The Hedgehog (Hh) signaling pathway plays multiple essential roles during metazoan development, homeostasis, and disease. Although core protein components are highly conserved, the variations in Hh signal transduction mechanisms exhibited by existing model systems (Drosophila, fish, and mammals) are difficult to understand. We characterized the Hh pathway in planarians. Hh signaling is essential for establishing the anterior/posterior axis during regeneration by modulating wnt expression. Moreover, RNA interference methods to reduce signal transduction proteins Cos2/Kif27/Kif7, Fused, or Iguana do not result in detectable Hh signaling defects; however, these proteins are essential for planarian ciliogenesis. Our study expands the understanding of Hh signaling in the animal kingdom and suggests an ancestral mechanistic link between Hh signaling and the function of cilia.

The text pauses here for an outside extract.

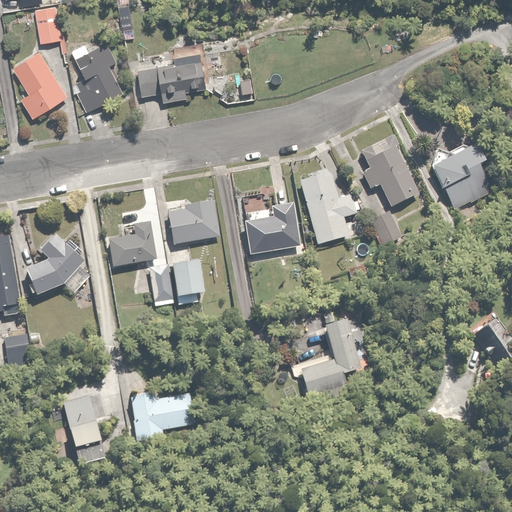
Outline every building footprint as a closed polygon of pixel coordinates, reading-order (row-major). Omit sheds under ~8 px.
[(21,0),(24,9),(43,5),(42,0),(21,0)] [(57,8),(35,12),(42,46),(63,42),(57,8)] [(87,43),(71,52),(86,81),(77,85),(82,93),(77,96),(87,116),(114,101),(110,94),(121,88),(110,68),(119,63),(109,44),(91,53),(87,43)] [(42,53),(13,69),(29,96),(22,100),(34,120),(69,100),(42,53)] [(206,89),(201,60),(199,53),(175,57),(176,65),(138,72),(143,98),(162,95),(163,101),(188,97),(187,92),(206,89)] [(394,135),(361,152),(370,169),(362,173),(371,190),(380,185),(391,207),(418,194),(396,149),(400,147),(394,135)] [(438,150),(432,168),(455,210),(505,182),(482,140),(468,148),(466,144),(450,154),(438,150)] [(352,196),(339,199),(332,175),(299,184),(316,246),(349,237),(344,217),(357,213),(352,196)] [(186,210),(167,213),(174,246),(221,237),(214,200),(185,205),(186,210)] [(269,220),(245,224),(250,256),(300,248),(293,206),(267,210),(269,220)] [(390,212),(371,221),(384,246),(403,236),(390,212)] [(150,222),(131,226),(133,235),(111,240),(116,266),(157,257),(150,222)] [(40,253),(48,260),(26,271),(38,296),(62,285),(74,297),(92,276),(81,267),(90,257),(69,239),(65,242),(56,234),(40,253)] [(9,236),(0,238),(0,310),(23,306),(9,236)] [(154,307),(178,304),(200,301),(199,296),(206,295),(201,261),(149,267),(154,307)] [(481,330),(508,361),(511,357),(511,337),(495,318),(481,330)] [(359,320),(325,330),(334,361),(301,370),(308,396),(375,377),(359,320)] [(27,334),(3,337),(8,368),(31,364),(27,334)] [(159,391),(130,397),(135,421),(132,422),(136,441),(165,435),(163,430),(195,423),(188,392),(160,398),(159,391)] [(90,397),(64,405),(81,464),(107,457),(90,397)]
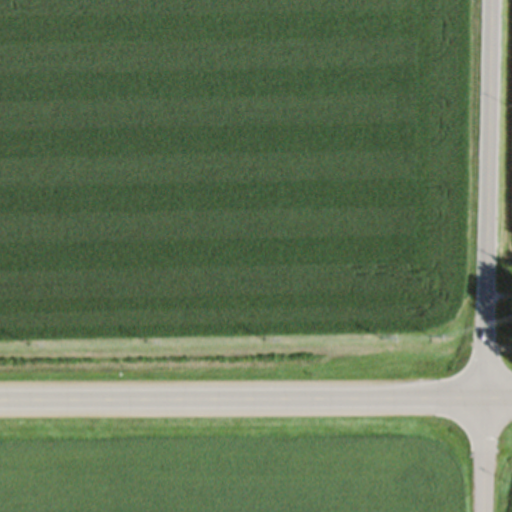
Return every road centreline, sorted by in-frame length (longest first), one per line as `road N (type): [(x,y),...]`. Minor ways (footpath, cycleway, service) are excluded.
road 1 (residential): [(482,511),(489,0)]
road 2 (primary): [(0,404),(511,402)]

The Hh signaling pathway plays numerous evolutionarily conserved roles in the regulation of cell growth and patterning during the embryonic and postembryonic development of animals as diverse as fruit flies and humans. The misregulation of this pathway has equally profound consequences, resulting in defects such as cyclopia and tumorigenesis in mammals. Secreted Hh protein alters gene transcription by binding the cell-surface receptor Patched (Ptc), preventing repression of the seven-membrane-spanning receptor Smoothened (Smo) by Ptc. This activates Gli transcription factors and inactivates their inhibitor Suppressor of Fused (SuFu). Despite conservation of these core components and their mode of function (1, 2), Hh signal transduction mechanisms appear to have diversified throughout evolution (3). Drosophila Hh signaling is cilia-independent and requires the kinesin Costal2 (4) (Kif7/27 in vertebrates) and the kinase Fused (5). The mouse Hh pathway requires primary cilia (6, 7) and Kif7 (810), but not Fused (11, 12). Zebrafish use cilia, Kif7, Fused, and Iguana/Dzip1 (Igu) (1319). Caenorhabditis elegans has lost a functional Hh pathway altogether (20). Because planarians belong to a group of animals that evolved independently from flies, fish, and mammals (fig. S1), an analysis of planarian Hh signaling could reveal how the mechanistic differences in a highly conserved signaling pathway arose.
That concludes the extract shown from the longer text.